Description of the task
Reproduce as a numbered list the records from the line containing "Posición de compra, 31" through the line containing "Which slice is the smallest?", leaving out blank lines.

Record set
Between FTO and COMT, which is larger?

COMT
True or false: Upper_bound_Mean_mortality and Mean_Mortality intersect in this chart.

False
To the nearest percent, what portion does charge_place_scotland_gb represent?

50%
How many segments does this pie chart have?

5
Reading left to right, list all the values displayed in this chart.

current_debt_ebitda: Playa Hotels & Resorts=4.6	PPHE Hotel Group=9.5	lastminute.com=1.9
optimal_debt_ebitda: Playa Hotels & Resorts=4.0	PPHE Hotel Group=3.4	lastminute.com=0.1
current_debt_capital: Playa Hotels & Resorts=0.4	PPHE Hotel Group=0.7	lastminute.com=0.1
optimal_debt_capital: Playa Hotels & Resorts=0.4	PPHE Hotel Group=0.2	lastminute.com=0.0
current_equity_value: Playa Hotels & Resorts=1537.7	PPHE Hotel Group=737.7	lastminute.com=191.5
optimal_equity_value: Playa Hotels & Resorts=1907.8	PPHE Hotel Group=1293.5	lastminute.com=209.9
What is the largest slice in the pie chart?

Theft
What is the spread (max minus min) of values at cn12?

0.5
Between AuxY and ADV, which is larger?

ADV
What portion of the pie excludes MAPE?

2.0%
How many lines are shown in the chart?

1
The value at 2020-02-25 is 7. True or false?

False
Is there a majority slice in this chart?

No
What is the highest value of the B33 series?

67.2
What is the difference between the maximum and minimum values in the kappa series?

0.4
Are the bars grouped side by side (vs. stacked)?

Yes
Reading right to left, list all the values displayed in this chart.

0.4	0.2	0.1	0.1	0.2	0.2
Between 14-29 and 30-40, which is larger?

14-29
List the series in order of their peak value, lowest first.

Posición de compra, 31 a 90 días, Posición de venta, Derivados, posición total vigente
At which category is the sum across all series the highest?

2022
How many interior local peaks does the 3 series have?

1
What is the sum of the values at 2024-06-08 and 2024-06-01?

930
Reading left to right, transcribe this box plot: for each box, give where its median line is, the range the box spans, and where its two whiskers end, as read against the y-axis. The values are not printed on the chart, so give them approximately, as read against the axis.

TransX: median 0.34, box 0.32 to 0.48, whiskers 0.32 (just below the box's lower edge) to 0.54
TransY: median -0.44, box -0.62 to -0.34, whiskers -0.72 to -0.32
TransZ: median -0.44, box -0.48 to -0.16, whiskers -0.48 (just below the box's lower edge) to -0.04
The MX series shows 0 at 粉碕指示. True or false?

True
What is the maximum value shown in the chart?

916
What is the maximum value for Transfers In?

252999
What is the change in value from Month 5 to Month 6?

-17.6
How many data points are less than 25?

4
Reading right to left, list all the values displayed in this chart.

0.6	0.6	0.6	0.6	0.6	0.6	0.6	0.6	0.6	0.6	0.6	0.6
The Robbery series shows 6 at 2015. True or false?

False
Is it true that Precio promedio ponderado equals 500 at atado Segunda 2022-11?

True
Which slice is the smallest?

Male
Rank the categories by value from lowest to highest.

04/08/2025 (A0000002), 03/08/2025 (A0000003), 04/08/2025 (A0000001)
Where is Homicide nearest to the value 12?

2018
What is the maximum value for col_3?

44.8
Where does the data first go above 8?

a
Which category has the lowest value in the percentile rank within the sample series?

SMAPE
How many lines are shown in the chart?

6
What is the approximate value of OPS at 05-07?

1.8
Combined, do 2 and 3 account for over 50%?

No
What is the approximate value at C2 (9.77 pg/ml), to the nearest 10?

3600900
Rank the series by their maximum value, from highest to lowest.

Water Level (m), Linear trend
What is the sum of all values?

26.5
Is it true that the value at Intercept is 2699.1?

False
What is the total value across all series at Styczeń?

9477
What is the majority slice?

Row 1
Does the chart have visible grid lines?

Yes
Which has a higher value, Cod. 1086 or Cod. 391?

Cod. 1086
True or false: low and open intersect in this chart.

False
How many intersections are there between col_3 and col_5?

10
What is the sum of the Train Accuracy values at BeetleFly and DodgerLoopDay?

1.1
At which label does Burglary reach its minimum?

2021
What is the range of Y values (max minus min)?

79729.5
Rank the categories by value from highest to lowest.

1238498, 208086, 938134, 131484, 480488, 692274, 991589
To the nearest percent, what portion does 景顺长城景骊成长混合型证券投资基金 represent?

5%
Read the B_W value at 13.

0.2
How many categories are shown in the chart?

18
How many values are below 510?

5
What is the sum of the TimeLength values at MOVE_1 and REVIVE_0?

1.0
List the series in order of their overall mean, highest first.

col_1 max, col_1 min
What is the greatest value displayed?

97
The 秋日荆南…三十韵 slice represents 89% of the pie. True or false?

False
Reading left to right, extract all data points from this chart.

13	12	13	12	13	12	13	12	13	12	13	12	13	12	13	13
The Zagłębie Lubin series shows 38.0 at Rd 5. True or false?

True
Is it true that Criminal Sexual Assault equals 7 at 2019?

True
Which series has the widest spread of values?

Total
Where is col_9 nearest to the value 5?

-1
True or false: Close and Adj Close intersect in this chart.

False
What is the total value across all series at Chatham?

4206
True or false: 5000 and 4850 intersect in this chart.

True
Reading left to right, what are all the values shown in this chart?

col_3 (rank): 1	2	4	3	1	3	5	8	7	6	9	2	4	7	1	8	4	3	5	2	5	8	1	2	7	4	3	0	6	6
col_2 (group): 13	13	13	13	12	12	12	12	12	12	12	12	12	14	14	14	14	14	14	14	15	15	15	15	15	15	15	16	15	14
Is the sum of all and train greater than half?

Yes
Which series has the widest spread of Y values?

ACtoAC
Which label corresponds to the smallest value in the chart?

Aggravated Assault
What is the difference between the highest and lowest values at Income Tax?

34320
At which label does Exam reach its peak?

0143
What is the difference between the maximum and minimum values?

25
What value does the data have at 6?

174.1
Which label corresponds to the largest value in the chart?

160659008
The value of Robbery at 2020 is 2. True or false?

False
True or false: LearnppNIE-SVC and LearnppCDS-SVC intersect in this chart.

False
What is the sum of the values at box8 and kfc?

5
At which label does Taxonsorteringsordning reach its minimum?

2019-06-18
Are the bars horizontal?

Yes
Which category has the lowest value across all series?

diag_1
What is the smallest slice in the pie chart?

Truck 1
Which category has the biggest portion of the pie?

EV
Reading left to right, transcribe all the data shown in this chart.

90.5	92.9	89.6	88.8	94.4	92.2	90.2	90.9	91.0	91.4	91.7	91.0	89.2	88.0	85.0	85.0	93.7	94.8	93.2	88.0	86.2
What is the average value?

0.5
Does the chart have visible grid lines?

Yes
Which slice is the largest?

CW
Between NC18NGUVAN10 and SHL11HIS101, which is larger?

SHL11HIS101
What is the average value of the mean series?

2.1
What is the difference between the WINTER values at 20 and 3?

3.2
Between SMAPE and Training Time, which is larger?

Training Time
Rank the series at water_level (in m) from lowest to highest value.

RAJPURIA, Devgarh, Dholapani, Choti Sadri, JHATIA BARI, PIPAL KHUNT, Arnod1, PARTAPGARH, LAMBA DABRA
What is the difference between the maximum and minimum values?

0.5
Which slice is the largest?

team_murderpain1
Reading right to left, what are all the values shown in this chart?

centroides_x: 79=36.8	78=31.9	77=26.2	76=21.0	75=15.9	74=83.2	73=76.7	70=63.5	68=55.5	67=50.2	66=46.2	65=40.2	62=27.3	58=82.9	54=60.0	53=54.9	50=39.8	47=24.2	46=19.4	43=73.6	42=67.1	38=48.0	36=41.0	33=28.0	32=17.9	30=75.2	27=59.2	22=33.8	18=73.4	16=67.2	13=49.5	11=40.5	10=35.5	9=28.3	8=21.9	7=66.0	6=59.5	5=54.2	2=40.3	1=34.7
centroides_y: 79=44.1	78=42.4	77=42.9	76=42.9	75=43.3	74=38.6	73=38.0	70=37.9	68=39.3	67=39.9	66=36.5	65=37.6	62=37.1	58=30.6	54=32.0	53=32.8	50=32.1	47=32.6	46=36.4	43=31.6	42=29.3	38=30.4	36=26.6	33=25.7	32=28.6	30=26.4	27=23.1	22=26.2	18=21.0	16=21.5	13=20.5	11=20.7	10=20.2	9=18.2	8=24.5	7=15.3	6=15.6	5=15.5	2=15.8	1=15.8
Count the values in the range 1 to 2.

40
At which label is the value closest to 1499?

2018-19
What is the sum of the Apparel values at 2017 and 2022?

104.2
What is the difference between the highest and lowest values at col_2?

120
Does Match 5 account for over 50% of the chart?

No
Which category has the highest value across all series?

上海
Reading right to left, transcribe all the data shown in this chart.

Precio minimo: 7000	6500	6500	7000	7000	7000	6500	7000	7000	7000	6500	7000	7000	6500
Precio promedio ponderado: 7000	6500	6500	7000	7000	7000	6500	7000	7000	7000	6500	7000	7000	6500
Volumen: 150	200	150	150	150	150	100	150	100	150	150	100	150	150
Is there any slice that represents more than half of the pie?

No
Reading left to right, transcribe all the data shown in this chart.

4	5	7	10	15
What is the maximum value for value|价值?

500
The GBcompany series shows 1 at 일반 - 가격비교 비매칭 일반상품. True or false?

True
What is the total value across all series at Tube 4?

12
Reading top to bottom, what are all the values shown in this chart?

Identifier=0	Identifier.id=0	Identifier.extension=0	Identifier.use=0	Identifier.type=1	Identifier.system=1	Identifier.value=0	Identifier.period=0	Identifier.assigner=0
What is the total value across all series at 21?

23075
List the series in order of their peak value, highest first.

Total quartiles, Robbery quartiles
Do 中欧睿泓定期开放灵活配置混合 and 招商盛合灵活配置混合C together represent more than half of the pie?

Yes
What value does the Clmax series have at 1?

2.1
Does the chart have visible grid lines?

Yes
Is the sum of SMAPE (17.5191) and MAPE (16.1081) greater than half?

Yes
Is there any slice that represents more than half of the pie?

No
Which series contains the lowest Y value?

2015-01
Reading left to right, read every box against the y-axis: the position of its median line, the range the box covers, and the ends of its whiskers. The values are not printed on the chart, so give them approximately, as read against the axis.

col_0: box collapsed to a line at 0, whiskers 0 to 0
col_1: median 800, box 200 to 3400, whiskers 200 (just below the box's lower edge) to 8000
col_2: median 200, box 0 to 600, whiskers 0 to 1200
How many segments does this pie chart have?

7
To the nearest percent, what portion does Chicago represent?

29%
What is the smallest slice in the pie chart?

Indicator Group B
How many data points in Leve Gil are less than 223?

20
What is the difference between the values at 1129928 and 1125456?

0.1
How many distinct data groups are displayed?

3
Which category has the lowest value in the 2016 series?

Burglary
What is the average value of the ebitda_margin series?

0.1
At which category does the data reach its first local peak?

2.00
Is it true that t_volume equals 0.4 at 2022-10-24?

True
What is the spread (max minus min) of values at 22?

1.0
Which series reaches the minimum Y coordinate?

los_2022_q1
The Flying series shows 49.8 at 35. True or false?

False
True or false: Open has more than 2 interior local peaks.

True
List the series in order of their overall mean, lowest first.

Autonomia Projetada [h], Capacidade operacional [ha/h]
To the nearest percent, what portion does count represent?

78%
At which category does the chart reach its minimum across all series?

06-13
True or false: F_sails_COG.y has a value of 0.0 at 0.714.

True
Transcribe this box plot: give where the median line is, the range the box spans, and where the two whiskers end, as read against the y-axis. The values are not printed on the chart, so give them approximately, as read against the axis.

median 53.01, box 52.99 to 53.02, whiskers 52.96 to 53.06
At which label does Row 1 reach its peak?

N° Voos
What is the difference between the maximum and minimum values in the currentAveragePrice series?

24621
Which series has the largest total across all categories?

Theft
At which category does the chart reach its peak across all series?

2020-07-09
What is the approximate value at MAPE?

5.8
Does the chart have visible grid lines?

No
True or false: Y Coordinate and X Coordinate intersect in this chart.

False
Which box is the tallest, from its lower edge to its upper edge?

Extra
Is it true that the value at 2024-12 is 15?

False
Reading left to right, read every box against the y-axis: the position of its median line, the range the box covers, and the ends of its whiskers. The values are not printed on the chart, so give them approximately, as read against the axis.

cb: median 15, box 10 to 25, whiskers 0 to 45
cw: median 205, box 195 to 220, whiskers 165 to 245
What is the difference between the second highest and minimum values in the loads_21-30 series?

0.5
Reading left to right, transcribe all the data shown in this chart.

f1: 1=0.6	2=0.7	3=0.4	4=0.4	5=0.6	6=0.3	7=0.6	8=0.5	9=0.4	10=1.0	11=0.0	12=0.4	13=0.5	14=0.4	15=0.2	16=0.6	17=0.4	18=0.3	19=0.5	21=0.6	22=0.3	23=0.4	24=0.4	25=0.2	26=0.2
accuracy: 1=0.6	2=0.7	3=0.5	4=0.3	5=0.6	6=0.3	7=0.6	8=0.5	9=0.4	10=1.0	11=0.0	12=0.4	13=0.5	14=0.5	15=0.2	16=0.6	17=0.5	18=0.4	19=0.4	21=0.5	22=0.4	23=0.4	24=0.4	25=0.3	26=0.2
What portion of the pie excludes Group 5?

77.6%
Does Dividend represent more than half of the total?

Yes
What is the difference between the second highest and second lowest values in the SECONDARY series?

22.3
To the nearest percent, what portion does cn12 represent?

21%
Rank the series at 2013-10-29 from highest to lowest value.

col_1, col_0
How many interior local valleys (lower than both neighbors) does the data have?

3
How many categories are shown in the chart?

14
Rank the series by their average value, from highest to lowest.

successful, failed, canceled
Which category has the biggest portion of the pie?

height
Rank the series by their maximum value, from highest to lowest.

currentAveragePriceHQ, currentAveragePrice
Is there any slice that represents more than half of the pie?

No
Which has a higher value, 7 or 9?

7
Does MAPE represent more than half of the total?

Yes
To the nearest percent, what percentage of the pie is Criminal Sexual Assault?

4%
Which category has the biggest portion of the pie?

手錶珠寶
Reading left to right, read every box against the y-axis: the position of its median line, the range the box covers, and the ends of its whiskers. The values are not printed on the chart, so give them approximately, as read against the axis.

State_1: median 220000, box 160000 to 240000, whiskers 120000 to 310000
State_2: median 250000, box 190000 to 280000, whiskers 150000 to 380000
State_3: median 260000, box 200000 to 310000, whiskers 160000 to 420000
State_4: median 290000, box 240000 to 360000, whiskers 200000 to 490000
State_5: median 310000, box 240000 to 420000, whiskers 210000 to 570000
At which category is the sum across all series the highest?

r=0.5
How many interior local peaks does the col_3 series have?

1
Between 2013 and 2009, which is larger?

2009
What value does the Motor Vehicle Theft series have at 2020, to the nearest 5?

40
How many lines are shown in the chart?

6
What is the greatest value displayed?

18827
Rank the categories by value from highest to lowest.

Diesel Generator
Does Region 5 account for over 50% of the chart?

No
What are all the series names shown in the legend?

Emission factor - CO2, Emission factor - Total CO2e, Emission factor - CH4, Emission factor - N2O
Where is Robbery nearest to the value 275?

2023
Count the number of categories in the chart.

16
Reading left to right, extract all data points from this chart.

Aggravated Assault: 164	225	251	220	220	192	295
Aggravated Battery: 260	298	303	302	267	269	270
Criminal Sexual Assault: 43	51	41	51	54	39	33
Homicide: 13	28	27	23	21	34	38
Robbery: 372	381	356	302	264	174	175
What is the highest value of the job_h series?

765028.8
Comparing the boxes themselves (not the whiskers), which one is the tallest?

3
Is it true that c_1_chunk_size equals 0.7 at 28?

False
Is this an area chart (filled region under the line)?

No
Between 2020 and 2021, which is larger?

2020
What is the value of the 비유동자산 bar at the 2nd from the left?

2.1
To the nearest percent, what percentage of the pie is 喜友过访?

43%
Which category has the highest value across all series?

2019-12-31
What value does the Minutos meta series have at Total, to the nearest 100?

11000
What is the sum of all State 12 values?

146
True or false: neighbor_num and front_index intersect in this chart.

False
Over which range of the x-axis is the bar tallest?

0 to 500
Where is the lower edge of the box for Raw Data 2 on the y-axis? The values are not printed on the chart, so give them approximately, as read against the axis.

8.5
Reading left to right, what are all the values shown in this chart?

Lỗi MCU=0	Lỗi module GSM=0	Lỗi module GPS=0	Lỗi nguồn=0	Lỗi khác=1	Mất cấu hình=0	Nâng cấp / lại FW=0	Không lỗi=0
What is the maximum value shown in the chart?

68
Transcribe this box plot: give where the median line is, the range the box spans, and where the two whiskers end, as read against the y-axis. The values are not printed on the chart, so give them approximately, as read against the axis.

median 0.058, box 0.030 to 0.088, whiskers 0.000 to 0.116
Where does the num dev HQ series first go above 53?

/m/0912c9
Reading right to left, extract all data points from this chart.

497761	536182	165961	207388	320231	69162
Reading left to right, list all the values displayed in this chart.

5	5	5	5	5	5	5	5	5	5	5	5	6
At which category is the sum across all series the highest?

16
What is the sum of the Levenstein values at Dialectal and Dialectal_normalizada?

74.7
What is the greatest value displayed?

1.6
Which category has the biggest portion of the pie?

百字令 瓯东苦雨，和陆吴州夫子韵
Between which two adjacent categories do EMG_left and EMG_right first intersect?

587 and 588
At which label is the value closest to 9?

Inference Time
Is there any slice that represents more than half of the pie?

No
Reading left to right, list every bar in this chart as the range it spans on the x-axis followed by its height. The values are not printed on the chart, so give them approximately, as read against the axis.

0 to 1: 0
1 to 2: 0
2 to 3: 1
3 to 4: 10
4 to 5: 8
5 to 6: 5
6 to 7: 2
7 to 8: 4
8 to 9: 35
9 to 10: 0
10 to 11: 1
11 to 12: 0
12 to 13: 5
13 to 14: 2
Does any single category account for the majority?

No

Exercise output
1. Posición de compra, 31 a 90 días, Posición de venta, Derivados, posición total vigente
2. At which category is the sum across all series the highest?
3. 2022
4. How many interior local peaks does the 3 series have?
5. 1
6. What is the sum of the values at 2024-06-08 and 2024-06-01?
7. 930
8. Reading left to right, transcribe this box plot: for each box, give where its median line is, the range the box spans, and where its two whiskers end, as read against the y-axis. The values are not printed on the chart, so give them approximately, as read against the axis.
9. TransX: median 0.34, box 0.32 to 0.48, whiskers 0.32 (just below the box's lower edge) to 0.54
10. TransY: median -0.44, box -0.62 to -0.34, whiskers -0.72 to -0.32
11. TransZ: median -0.44, box -0.48 to -0.16, whiskers -0.48 (just below the box's lower edge) to -0.04
12. The MX series shows 0 at 粉碕指示. True or false?
13. True
14. What is the maximum value shown in the chart?
15. 916
16. What is the maximum value for Transfers In?
17. 252999
18. What is the change in value from Month 5 to Month 6?
19. -17.6
20. How many data points are less than 25?
21. 4
22. Reading right to left, list all the values displayed in this chart.
23. 0.6	0.6	0.6	0.6	0.6	0.6	0.6	0.6	0.6	0.6	0.6	0.6
24. The Robbery series shows 6 at 2015. True or false?
25. False
26. Is it true that Precio promedio ponderado equals 500 at atado Segunda 2022-11?
27. True
28. Which slice is the smallest?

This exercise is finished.